▸ Problem description
In the entries that follow, find each line with the word "text" and copy it.

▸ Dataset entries
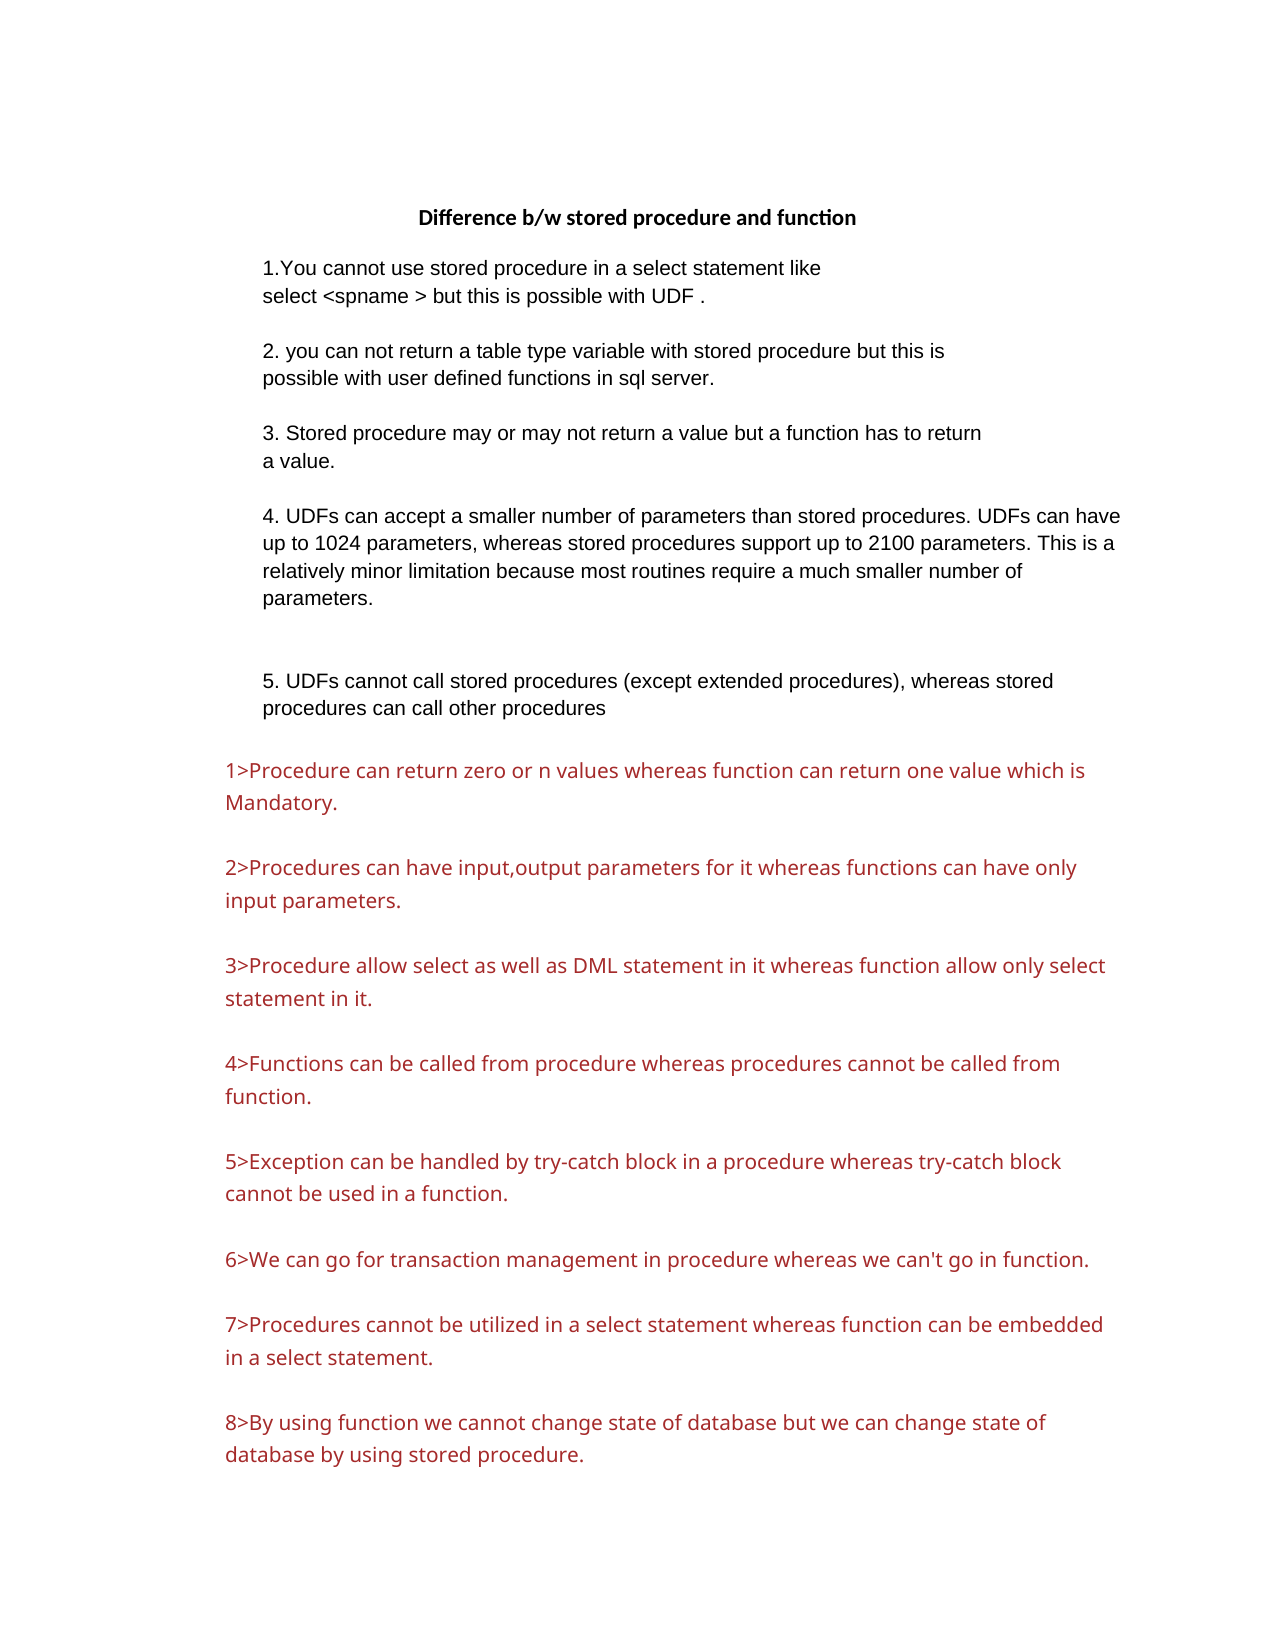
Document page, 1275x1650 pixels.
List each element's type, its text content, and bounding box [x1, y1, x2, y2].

list 1>Procedure can return zero or n values whereas function can return one value which is [225, 756, 1125, 784]
list 1.You cannot use stored procedure in a select statement like select <spname > but this is possible with UDF . 2. you can not return a table type variable with stored procedure but this is possible with user defined functions in sql server. 3. Stored procedure may or may not return a value but a function has to return a value. 4. UDFs can accept a smaller number of parameters than stored procedures. UDFs can have up to 1024 parameters, whereas stored procedures support up to 2100 parameters. This is a relatively minor limitation because most routines require a much smaller number of parameters. 5. UDFs cannot call stored procedures (except extended procedures), whereas stored procedures can call other procedures [262, 256, 1125, 720]
list Mandatory. 2>Procedures can have input,output parameters for it whereas functions can have only input parameters. 3>Procedure allow select as well as DML statement in it whereas function allow only select statement in it. 4>Functions can be called from procedure whereas procedures cannot be called from function. 5>Exception can be handled by try-catch block in a procedure whereas try-catch block cannot be used in a function. 6>We can go for transaction management in procedure whereas we can't go in function. 7>Procedures cannot be utilized in a select statement whereas function can be embedded in a select statement. [225, 788, 1125, 1371]
text Difference b/w stored procedure and function [150, 203, 1125, 231]
list 8>By using function we cannot change state of database but we can change state of database by using stored procedure. [225, 1408, 1125, 1469]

▸ Completed exercise
List each element's type, its text content, and bounding box [x1, y1, x2, y2].
text Difference b/w stored procedure and function [150, 203, 1125, 231]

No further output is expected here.